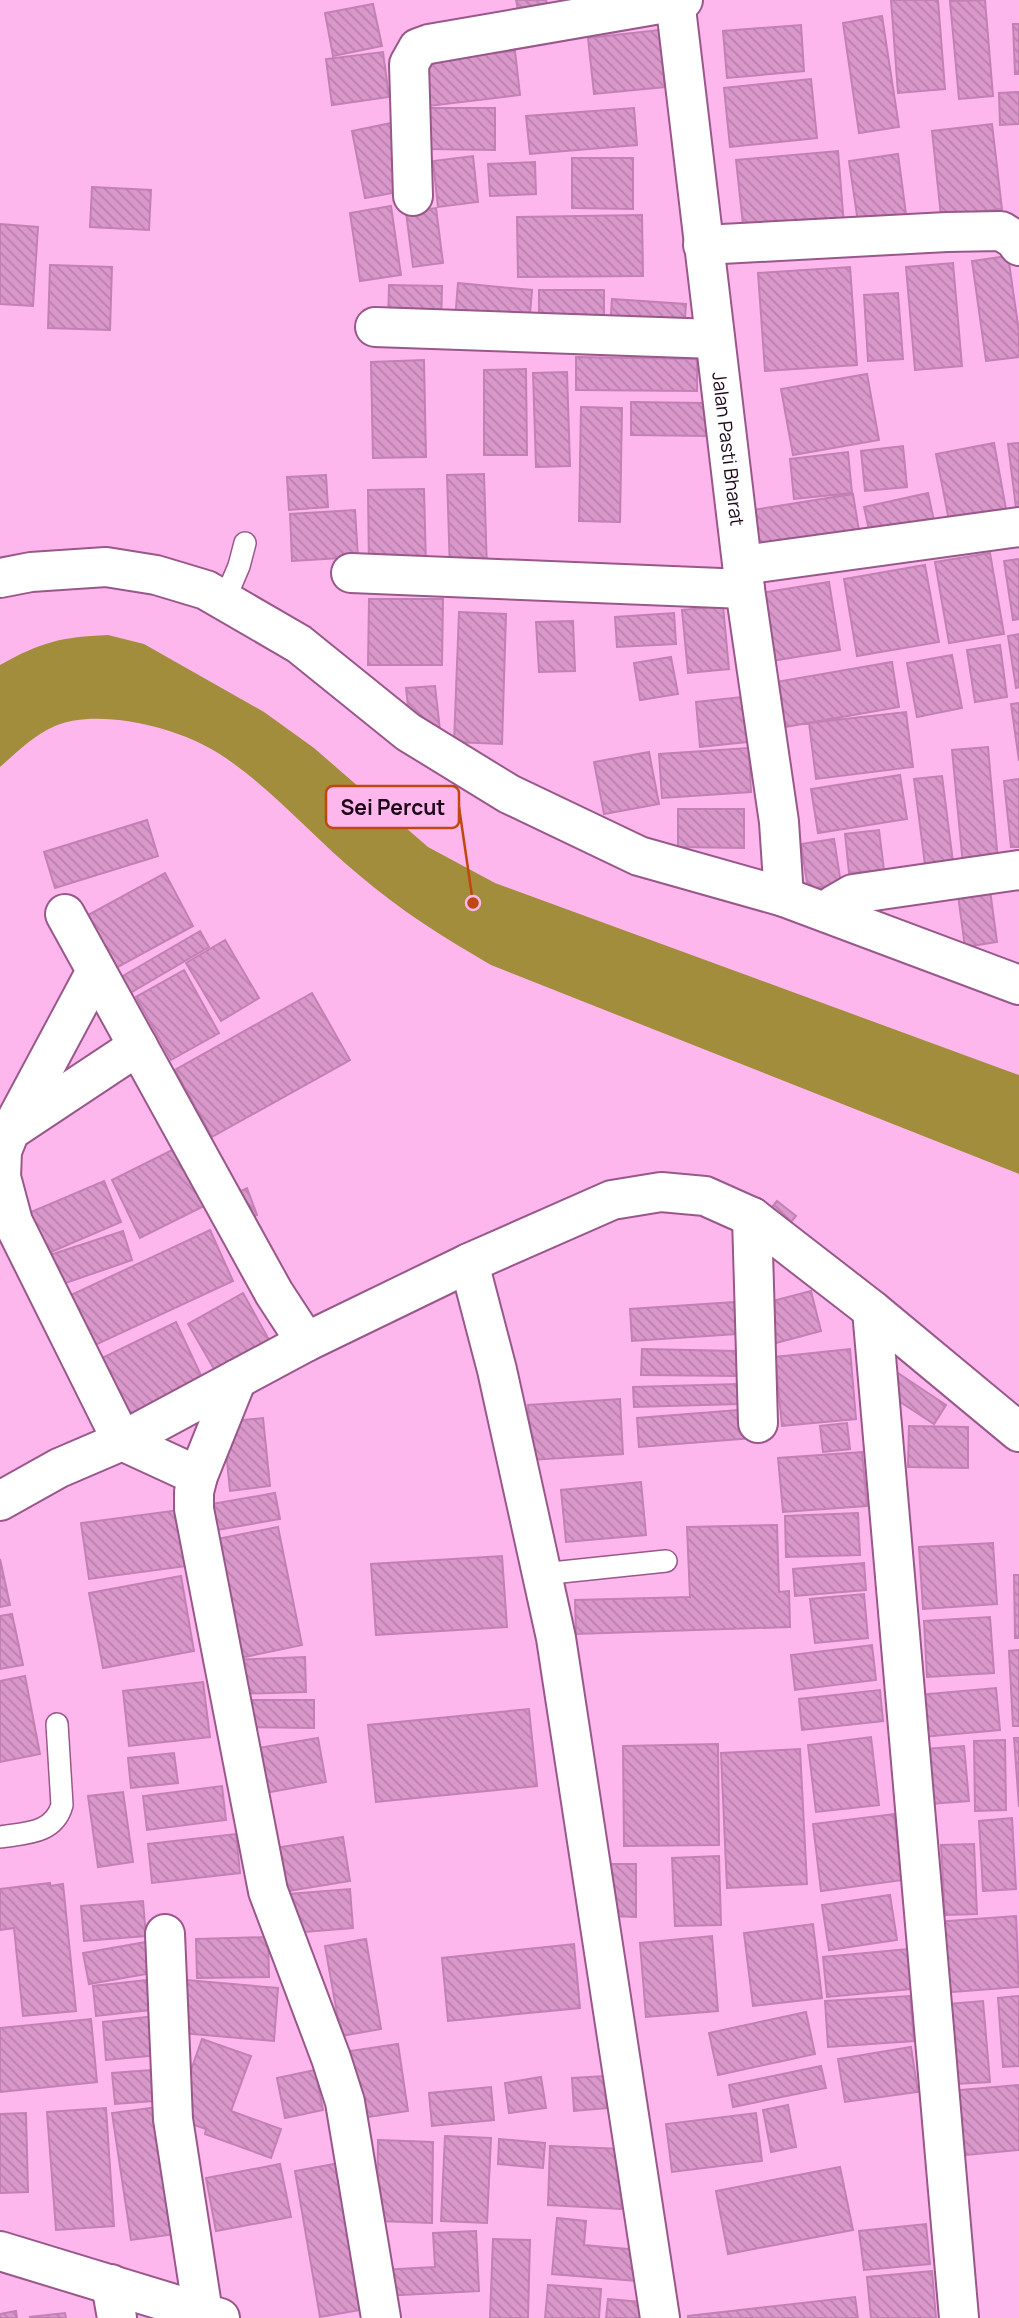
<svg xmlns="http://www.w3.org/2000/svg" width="1019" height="2318" viewBox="0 0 1019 2318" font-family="Manrope,sans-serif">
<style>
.water{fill:#a18d3c}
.building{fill:url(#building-back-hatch);stroke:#c380b4;stroke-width:2}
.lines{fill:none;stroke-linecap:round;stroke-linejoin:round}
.lane-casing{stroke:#98588a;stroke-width:24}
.street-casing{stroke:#98588a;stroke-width:42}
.primary-casing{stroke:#98588a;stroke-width:42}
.lane{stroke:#fff;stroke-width:21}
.street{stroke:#fff;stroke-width:38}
.primary{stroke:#fff;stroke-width:38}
.labels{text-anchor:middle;stroke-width:5;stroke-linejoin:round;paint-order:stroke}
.street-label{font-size:19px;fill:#1c0518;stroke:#feb7ed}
.leader{fill:none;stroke:#bf480e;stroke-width:2.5}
.callout-dot{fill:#bf480e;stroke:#feb7ed;stroke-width:2.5}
.callout{fill:#feb7ed;stroke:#bf480e;stroke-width:2.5}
.callout-label{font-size:21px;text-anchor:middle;font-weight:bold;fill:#1c0518}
</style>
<defs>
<pattern id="building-back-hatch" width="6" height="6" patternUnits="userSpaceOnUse" patternTransform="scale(1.75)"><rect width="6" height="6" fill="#d997ca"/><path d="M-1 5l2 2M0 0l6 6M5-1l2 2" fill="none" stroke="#ba81ad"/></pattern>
</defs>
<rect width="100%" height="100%" fill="#feb7ed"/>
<path class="water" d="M108,635L144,644L264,712L314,748L428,847L495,883L1019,1075V1174L491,965C443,937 401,911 359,875C312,836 270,786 218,753C180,728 98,707 55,726C34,735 17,752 0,767V665C41,642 61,637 108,635Z"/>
<path class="building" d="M516,0H546L550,18L521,24Z
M891,0H938L945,89L898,93Z
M985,0L993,96L959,99L950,1Z
M373,4L382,46L333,56L325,13Z
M882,16L899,127L859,133L843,23Z
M1013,24H1019V74H1015Z
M801,25L804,71L727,78L723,31Z
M659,30L665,87L594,94L588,38Z
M515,51L520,95L429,106L423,61Z
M383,52L389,97L332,105L326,59Z
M811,79L817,138L730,147L724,88Z
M1019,92V124L1000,125L999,93Z
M428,108H495V150L428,149Z
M634,108L637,145L530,154L526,116Z
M391,123L403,191L365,198L352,131Z
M992,124L1002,209L941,216L932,131Z
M838,151L844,225L744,234L736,160Z
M898,154L908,229L860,236L849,161Z
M473,156L478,202L438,207L433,161Z
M572,158H633V209L572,208Z
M535,162L536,194L490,196L488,164Z
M92,187L151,190L149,230L90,227Z
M391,206L401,275L360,281L350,213Z
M436,208L443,263L413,267L406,212Z
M642,215L643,276L518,277L517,217Z
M0,224L38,227L33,306L0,304Z
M1008,256L1019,332V357L986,361L972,261Z
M953,263L962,366L915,370L906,267Z
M50,265L112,267L110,330L48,328Z
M850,267L857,365L765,371L758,273Z
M458,283L532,290L529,326L455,320Z
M389,285L442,286L441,327L388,326Z
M539,290H604V329H539Z
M898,293L903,359L868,361L864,295Z
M612,299L686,304L684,334L610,329Z
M576,357L697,359V391L576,390Z
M424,360L426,457L373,458L371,362Z
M526,369L527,455H484V370Z
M567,372L570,466L536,467L533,373Z
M867,374L879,440L793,455L781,389Z
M631,402L706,403V436L631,435Z
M581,407L622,408L620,522L579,521Z
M994,443L1008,520L951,531L936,454Z
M1019,443V524H1018L1008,444Z
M903,446L907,487L865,491L861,451Z
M848,452L852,493L794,499L790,459Z
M484,474L487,570L450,571L447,475Z
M326,475L328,507L289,510L287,477Z
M424,489L426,565L369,566L368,490Z
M928,493L936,530L872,544L864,507Z
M853,494L860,537L755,555L747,511Z
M355,510L358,557L292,561L290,514Z
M990,553L1004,634L949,643L935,562Z
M1019,559V619L1013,620L1004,561Z
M925,565L939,642L857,656L844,579Z
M829,582L840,650L771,661L760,593Z
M369,599H443L442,665H368Z
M723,606L729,669L688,673L682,610Z
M459,612L506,614L502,744L454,742Z
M674,613L676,644L617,647L615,617Z
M573,621L575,671L539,672L536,622Z
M1019,634V687L1016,688L1008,636Z
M1000,645L1007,697L975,702L967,650Z
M952,655L962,708L917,717L907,663Z
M671,657L678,694L640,700L634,663Z
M892,662L899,707L785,727L776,682Z
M435,686L440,730L411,733L406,688Z
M742,697L747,742L700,747L696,702Z
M1019,703V761L1011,704Z
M906,712L913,767L816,779L809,723Z
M988,747L998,861L963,865L952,750Z
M749,748L751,792L662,798L659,754Z
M649,752L659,804L604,814L594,762Z
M900,775L907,819L818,833L811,789Z
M942,776L953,862L925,865L914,779Z
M1019,779V847H1011L1004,781Z
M678,809H744V848L678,847Z
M147,820L158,856L55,888L44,852Z
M879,830L884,870L849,873L845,834Z
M834,839L841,884L808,889L801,844Z
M165,873L193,926L107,973L79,920Z
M990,890L997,942L965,947L958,895Z
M200,931L209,947L118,1000L109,984Z
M225,940L259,998L221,1021L186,963Z
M184,970L219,1033L171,1060L136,997Z
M312,993L350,1060L212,1137L175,1070Z
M180,1146L208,1204L140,1238L112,1180Z
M104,1181L121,1222L42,1256L24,1215Z
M247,1188L257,1215L243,1221L232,1195Z
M777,1201L796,1216L780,1235L762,1219Z
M210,1230L233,1281L93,1346L69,1296Z
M123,1231L132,1260L57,1286L47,1256Z
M811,1291L821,1331L772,1344L761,1304Z
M243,1293L272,1345L218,1376L188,1324Z
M734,1302L737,1334L632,1341L630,1309Z
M176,1322L206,1386L126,1425L96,1361Z
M642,1349L738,1351V1376L641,1375Z
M850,1349L856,1419L782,1426L775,1357Z
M895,1371L946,1405L934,1424L882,1390Z
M738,1384L739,1404L634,1407L633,1387Z
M620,1399L623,1454L531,1460L528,1405Z
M751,1409L753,1438L639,1447L637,1418Z
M263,1418L270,1486L230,1491L223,1422Z
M847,1423L850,1449L823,1452L820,1426Z
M909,1426L968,1427V1468L908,1467Z
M862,1452L867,1506L783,1512L778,1458Z
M641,1482L646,1535L566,1542L561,1490Z
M275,1493L280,1519L211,1531L206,1505Z
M179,1510L187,1566L89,1579L81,1523Z
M858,1513L860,1555L786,1557L785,1516Z
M777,1525L779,1592L789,1591L790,1627L576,1634L575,1600L690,1597L687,1527Z
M278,1527L302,1645L235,1659L212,1540Z
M993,1543L997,1604L923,1609L919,1547Z
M502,1556L507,1627L376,1635L371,1564Z
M0,1559L10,1605L0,1607Z
M864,1563L866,1590L795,1596L793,1569Z
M1014,1575H1019V1638H1015Z
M181,1576L194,1651L103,1668L89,1593Z
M864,1594L868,1638L815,1643L810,1599Z
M12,1614L23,1665L0,1669V1616Z
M990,1617L994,1673L927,1677L924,1621Z
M872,1645L876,1680L795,1690L791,1655Z
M1019,1650V1726H1013L1009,1651Z
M305,1657L306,1692L233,1694L232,1660Z
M25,1676L40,1754L0,1762V1681Z
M203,1682L210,1737L129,1746L123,1691Z
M996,1688L1000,1730L922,1737L918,1695Z
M880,1690L883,1721L802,1730L799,1699Z
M239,1700H314V1728L239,1727Z
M529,1709L537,1786L376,1802L368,1725Z
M871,1737L879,1805L816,1812L808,1745Z
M318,1738L326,1782L254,1795L246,1750Z
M1014,1738H1019V1807Z
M1005,1740L1006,1810L975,1811L974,1741Z
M718,1744L719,1845L624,1846L623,1746Z
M964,1746L969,1801L930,1804L925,1749Z
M800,1749L807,1884L727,1888L721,1753Z
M174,1753L178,1783L131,1788L128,1758Z
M222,1786L226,1820L147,1830L143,1796Z
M123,1792L133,1862L98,1867L88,1796Z
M894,1814L903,1880L821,1891L813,1824Z
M1012,1818L1016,1889L983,1891L979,1821Z
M236,1834L240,1873L152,1883L148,1844Z
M343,1837L350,1881L282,1892L275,1848Z
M974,1844L977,1914L945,1915L941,1845Z
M719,1856L721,1925L675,1926L672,1858Z
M610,1864H636V1917L610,1916Z
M50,1883V1886L63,1884L76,2011L23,2016L14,1928L0,1930V1889Z
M350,1889L353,1928L292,1933L289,1894Z
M890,1895L897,1940L829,1950L822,1905Z
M143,1901L146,1936L84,1941L81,1906Z
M1016,1916L1019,1987L940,1993L935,1922Z
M813,1924L822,1998L753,2006L744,1933Z
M712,1936L718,2011L646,2017L640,1943Z
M268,1937L269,1977L197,1978L196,1939Z
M366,1939L381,2029L341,2036L325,1946Z
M146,1942L152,1973L89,1984L83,1953Z
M574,1944L580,2008L448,2021L442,1958Z
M908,1949L911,1989L827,1997L823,1957Z
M146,1980L150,2010L96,2016L93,1986Z
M186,1980L278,1988L274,2041L182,2033Z
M910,1996L914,2041L828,2047L825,2001Z
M1019,1996V2066L1003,2067L998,1998Z
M983,2001L990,2082L955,2084L949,2004Z
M806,2012L815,2054L718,2075L709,2033Z
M155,2016L159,2055L106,2060L103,2022Z
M91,2019L97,2082L0,2092V2028Z
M202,2039L251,2056L231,2111L281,2129L271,2158L205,2134L206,2129L174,2118Z
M398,2044L408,2111L361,2118L350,2051Z
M911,2047L918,2092L845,2102L838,2059Z
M821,2066L826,2088L733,2107L729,2085Z
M165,2069L167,2100L115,2104L112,2073Z
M315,2070L323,2110L285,2118L277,2078Z
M605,2076L607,2108L574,2111L572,2078Z
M541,2077L546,2108L509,2113L505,2083Z
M1019,2085V2150L956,2156L950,2091Z
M491,2087L494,2120L432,2126L429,2093Z
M788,2105L796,2147L771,2152L763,2110Z
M165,2106L184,2233L131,2240L112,2113Z
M106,2108L114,2226L56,2230L47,2112Z
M26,2113L28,2192L0,2193V2114Z
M756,2113L762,2161L672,2172L666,2124Z
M445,2136L491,2138L487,2223L441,2221Z
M499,2139L545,2143L543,2168L498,2164Z
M378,2140L433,2142L432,2223L377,2221Z
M550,2146L623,2149L621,2209L548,2205Z
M340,2163L366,2309L320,2317L295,2171Z
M280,2164L291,2217L216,2231L206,2178Z
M840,2167L853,2230L728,2254L716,2191Z
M557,2218L586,2221L584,2245L638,2250L636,2281L552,2274Z
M926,2224L930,2264L864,2270L859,2231Z
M476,2231L479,2291L382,2296L380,2270L435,2267L433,2233Z
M493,2239L530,2240L528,2318H490Z
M932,2271L936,2318H871L867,2277Z
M548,2285L601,2289L599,2318H545Z
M855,2297L858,2318H688V2316Z
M608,2299L652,2303L651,2318H606Z
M16,2311L17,2318H0V2314Z
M65,2313L66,2318H30V2317Z"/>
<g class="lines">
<defs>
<path id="lane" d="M225,599L239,566L245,543
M542,1574L666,1561
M0,1837C25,1833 54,1834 62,1805L57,1724"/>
<g id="street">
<path id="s1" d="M675,0L745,589L779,822L784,897"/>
<path d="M413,196L409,64L418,48L429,44L683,0"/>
<path d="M703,245L947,232L1001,231L1014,239L1019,246"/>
<path d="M375,327L715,339"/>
<path d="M743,565L1019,527"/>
<path d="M351,573L745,589"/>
<path d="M0,578L31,572L106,567L156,575L206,590L299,644L408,732L509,794L639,856L784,897L1019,985"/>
<path d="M828,913L834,905L853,894L1019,870"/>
<path d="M65,914L274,1293L306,1342"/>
<path d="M138,1046L10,1131L2,1151L1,1177L13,1222L122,1441L198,1476"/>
<path d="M13,1126L96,971"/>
<path d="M752,1217L758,1423"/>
<path d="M469,1263L497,1370L556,1638L660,2318"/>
<path d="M872,1310L959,2318"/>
<path d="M237,1379L198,1476L194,1492V1509L268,1891L331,2058L345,2102L381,2318"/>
<path d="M0,1501L59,1468L122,1441L306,1342L469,1263L612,1200L661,1192L705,1196L752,1217L872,1310L1019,1432"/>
<path d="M165,1934L173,2119L203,2313"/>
<path d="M111,2284L117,2318"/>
</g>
<path id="primary" d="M0,2251L220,2318"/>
</defs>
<use href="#lane" class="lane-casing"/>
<use href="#street" class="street-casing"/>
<use href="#primary" class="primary-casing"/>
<use href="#lane" class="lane"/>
<use href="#street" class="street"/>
<use href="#primary" class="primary"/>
</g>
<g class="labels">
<g class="street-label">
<text dy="7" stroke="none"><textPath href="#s1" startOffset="452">Jalan Pasti Bharat</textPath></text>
</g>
</g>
<path class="leader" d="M473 903L459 807"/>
<circle class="callout-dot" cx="473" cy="903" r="7"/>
<rect class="callout" x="326" y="786" width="133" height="42" rx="7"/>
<g class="callout-label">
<text x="393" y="815">Sei Percut</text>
</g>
</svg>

» **PROBLEM STATEMENT**
Reply with nothing but the number of lines in the entries that include "casing".

» **OUTPUT FOR THIS EXERCISE**
6